Speaking of my "no chase zone", this is pretty much it for the "local area" for me.  Being located west of the metro area
by a good 30 miles, I have no reason to head into the populated, tree infested suburban and urban areas.  I had a near bad
experience about 10 years ago with traffic that came to a halt and there was nothing I could do with an F3 (pre "E" scale)
just to my west/southwest.  That is probably the most scared I have been since no matter how good I am at getting around
storms and tornadoes in the prairie areas, I had no control in this situation.  A Sunday afternoon and grid lock.  Just sitting
and waiting to die thanks to a bunch of morons all trying to hide under an overpass.  Well, Darwin heard my pleas and the
tornado passed just south of us.  I swore never again to chase in an urban area or areas where I couldn't make a road
choice at will.  Some chasers do it.  That is their choice.  My choice to to live to chase another day.  My family likes my
choice as well.

Bascially the area (including  that which is off the map) is bounded by MN 25 on the west, I94 to 169 up to highway 95
over to I35.  South of the Twin Cities metro, anything east of I35 down to the Iowa border is off limits too.   The
exception (at will) is the I94 corridor in Wisconsin from Hudson over to Eau Claire.  Once per uear I play intercept on I94
with cells coming out of the bluff country of Minnesota but it has to be what looks like a big day before I will consider
trying.
Anyhow, back on topic here.  After doing a quick tire rotation on the car, Cullen I headed out to near Howard Lake, MN in
southern Wright county to take a look at some developing cells.  This one had a really good funnel look alike about 2
minutes before this shot was taken.  The Crow River valley didn't agree with visibilty to shoot though.  Still hd a nice curl
with good rotation for a couple of minutes but it was quickly undercut.  Notice the second cell in the distance off to the left?

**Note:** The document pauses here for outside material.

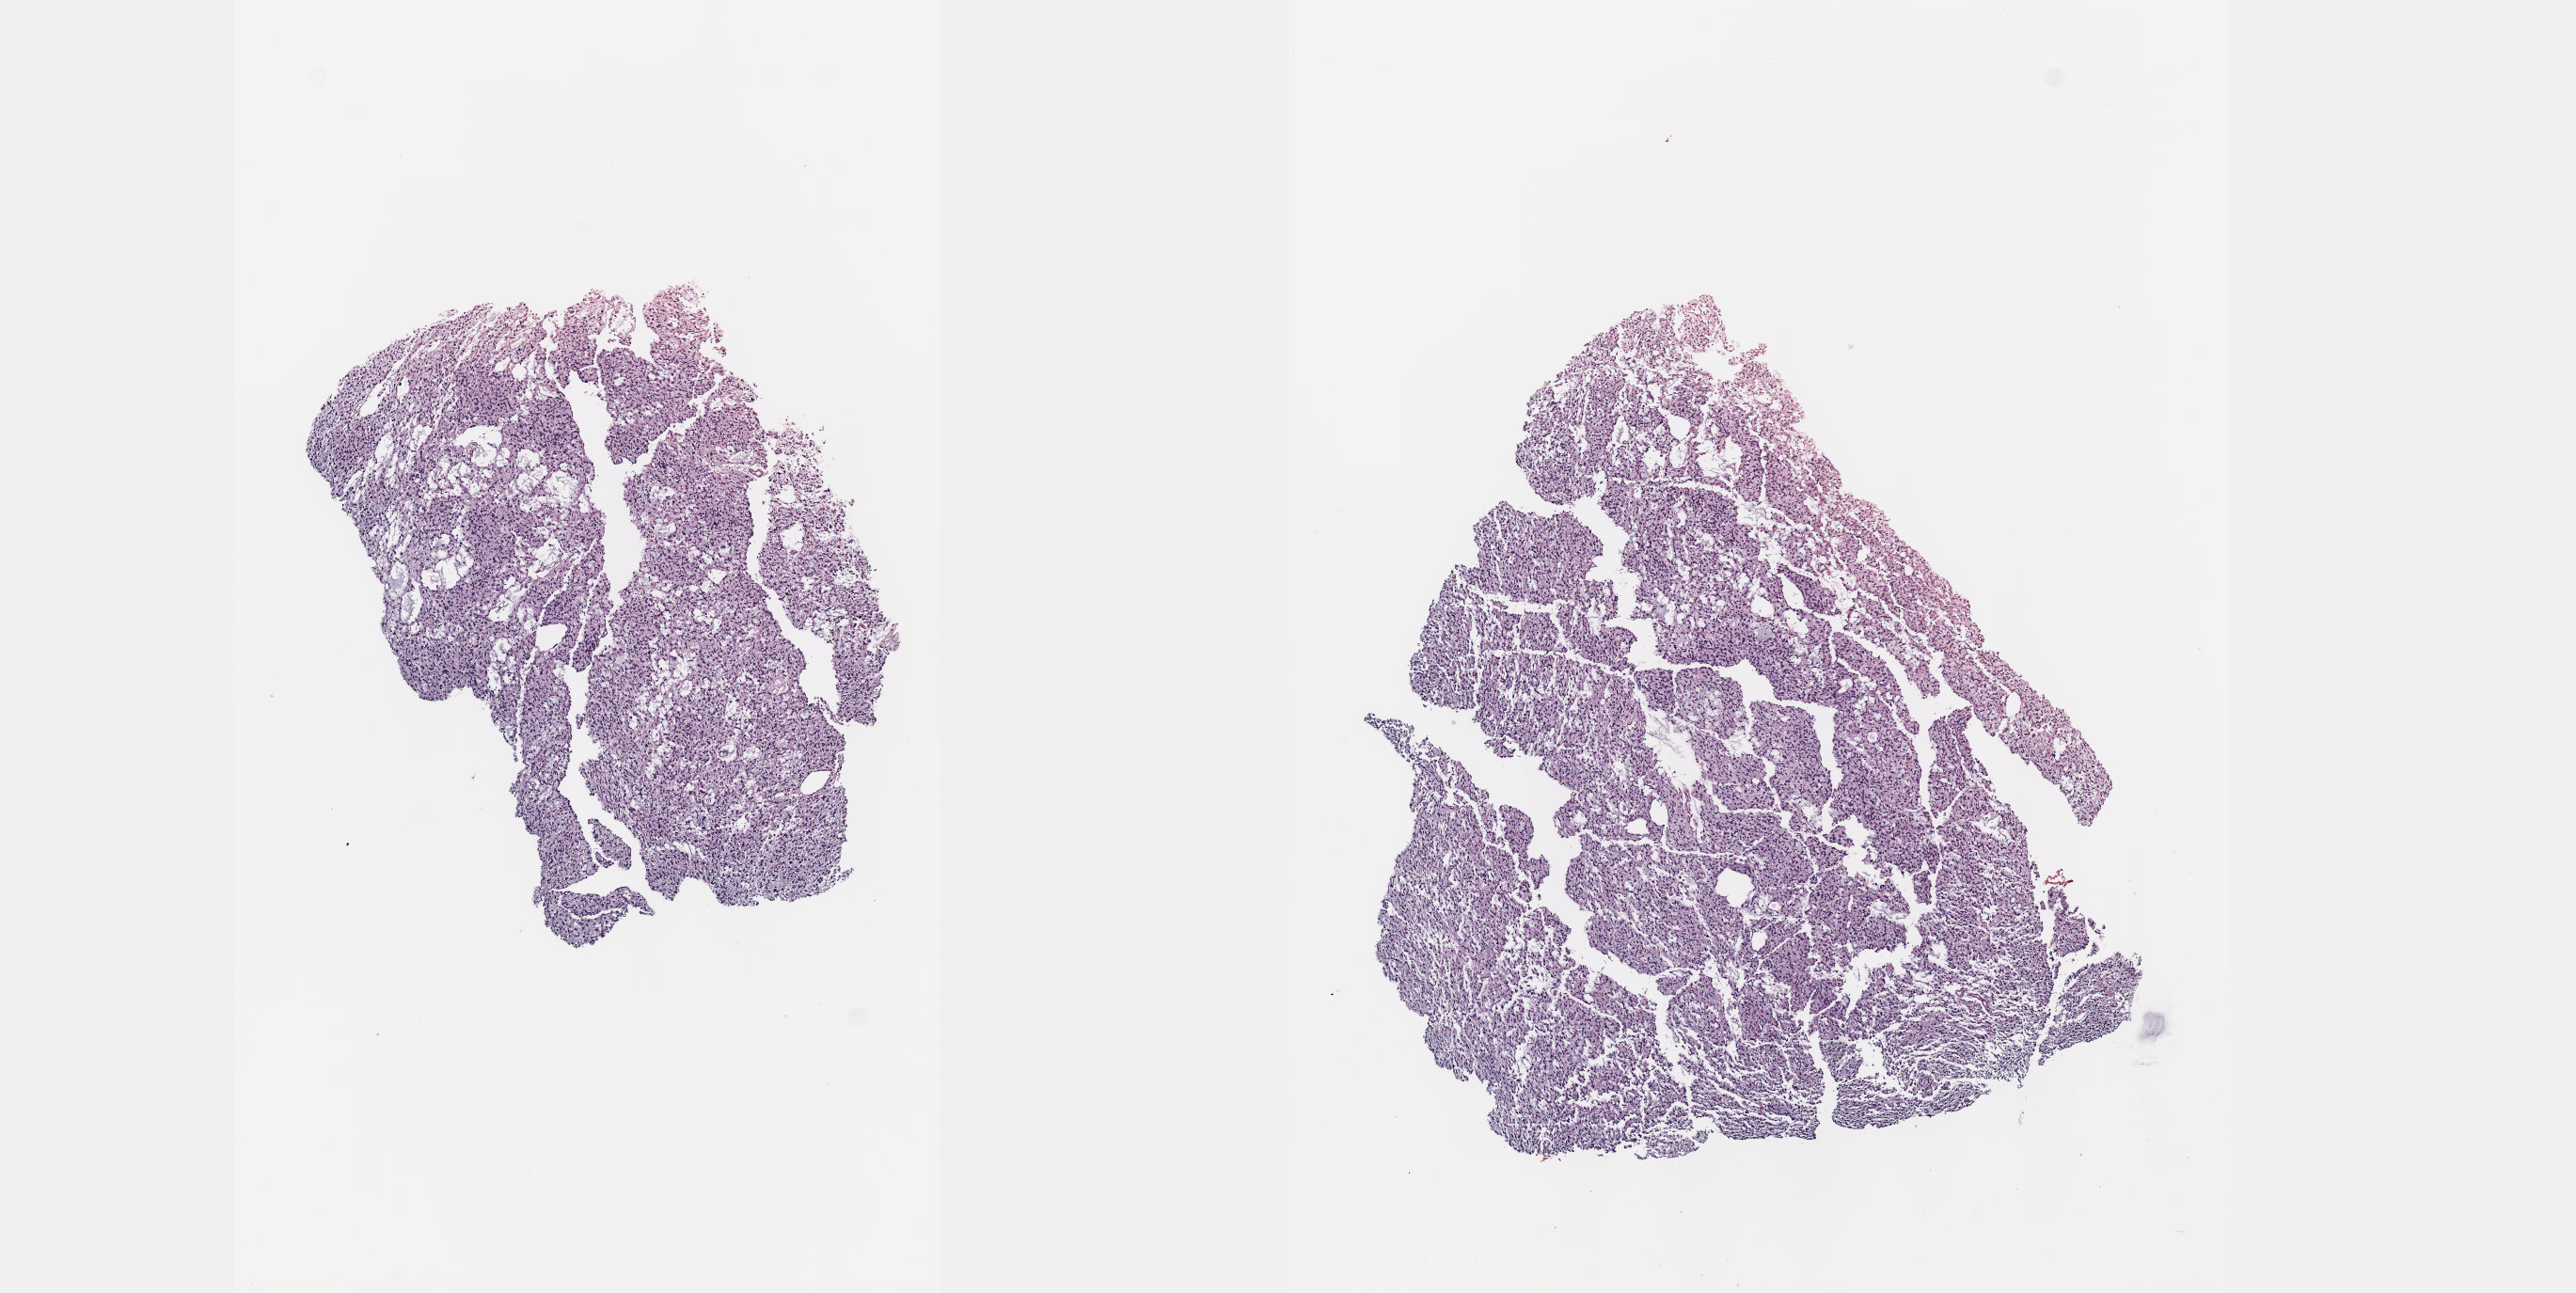
H&E-stained whole-slide image — a low-resolution overview of the entire scanned area, about 11.1 x 5.6 mm (acquisition: 40x scan); formalin-fixed paraffin-embedded (FFPE) diagnostic section; sample: primary tumour, brain. Patient: female, age at initial diagnosis 41 years. Histologic grade: G2 (moderately differentiated).
Diagnosis: Oligodendroglioma, NOS (cerebrum). Laterality: right.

Here is the second cell just to the north of Howard Lake.  Not bad structure.  The HLFD was reporting "marble sized hail".  
Um, SKYWARN 101?  I'll donate $0.91 in change for each HL fire rig which is used for SKYWARN operations to help get
accurate reporting in the future.   If that is what it takes, I'm serious.

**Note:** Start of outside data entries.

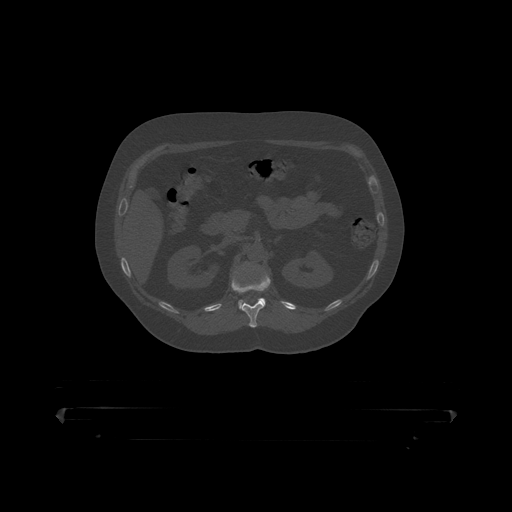
CT including the spine, one axial slice. Slice 161 of 390 in the series (ordered by position). Reconstruction kernel STANDARD. Bone window (W 1800 / L 400 HU). 1.25 mm slice thickness. 512 × 512 image matrix. Male patient, age 60 years. Case-level facts recorded for this patient, not image findings: primary cancer: prostate.
Outlined on this slice (semi-automatically segmented with operator editing):
- L1 vertebra: bounding box (x1, y1, x2, y2) in pixels: (239, 299, 266, 309)
- T12 vertebra: (232, 271, 271, 319)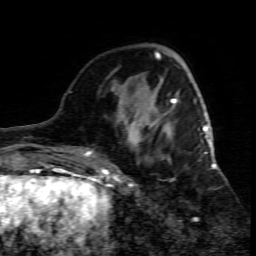
Breast MRI (dynamic contrast-enhanced), one axial slice; position 22 of 80 along the scan axis; cropped to one breast; dynamic contrast-enhanced series, time point 2 of 7 at this slice position (early post-contrast); 1.5 T; TE 4.3 ms, TR 8.8 ms; 2 mm slice thickness; 256 × 256 image matrix, field of view 160 × 160 mm. Female patient.
Annotated regions visible in this slice (semi-automatic segmentation, software-assisted and operator-edited):
- enhancing-tissue mask used for the functional tumour volume (all voxels passing the contrast-enhancement thresholds inside the analysis volume; usually the tumour): bounding box (x1, y1, x2, y2) in pixels: (109, 95, 215, 188)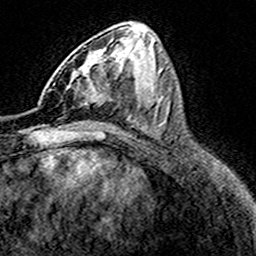
Breast MRI (dynamic contrast-enhanced), one axial slice. Cropped to one breast. Dynamic contrast-enhanced series, time point 2 of 8 at this slice position (early post-contrast). 3 T. TE 4.6 ms, TR 7.4 ms. 1 mm slice thickness. 256 × 256 image matrix. Female patient.
Structures marked on this image (semi-automatically segmented with operator editing):
- enhancing-tissue mask used for the functional tumour volume (all voxels passing the contrast-enhancement thresholds inside the analysis volume; usually the tumour): box from (x=48, y=60) to (x=112, y=106) px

This cell had decent rising motion on the right side in the inflow region.  I love mini supercells as you can see the entire
textbook structural make up of their beastly  big cousins.  Note the well defined outflow / gust front area to the left side.
The HL cell soon gusted out as well but showed signs of becoming a decent hailer so we high-tailed it for home.  Just as we
pulled into the driveway, the cell caught back up with us.  This hybrid cork-screwed updraft with a mini shelf cloud made
it's way from west to east across our lake.  This put us directly in the vault area on the edge of the core.  HAIL ZONE!!
Cullen keeps on eye on the initial small hail hitting the water on the bay from the upper deck (yes, it is covered).
OK!!!  THIS IS MORE LIKE IT!!!  Trees getting shredded, nickle (and some larger) hail coming down in
copious amounts, the raspberry bushes getting decimated (sorry kids, maybe next year).  Oh yeah, notice in the
photo about dead center the guy in the boat coming across the bay.  Stupidity should be painful!
HARD CORE kids!  Nothing like standing barefoot in hail!  Notice my daughter, Cailyn, on the right.  She insisted
on wearing two hats just in case some more big hail fell.  Note the tree debris stuck to everything.  The winds
gusted into the 40 mph range only, but,the hail roar was awesome!
A self-portrait of sorts as the cell heads east towards the metro area and
treats us to a double rainbow.  Shot was taken from the house in town.
Tried to get some lightning shots off the second round of mini cells late
that night but nothing was going to the ground.  All elevated instability.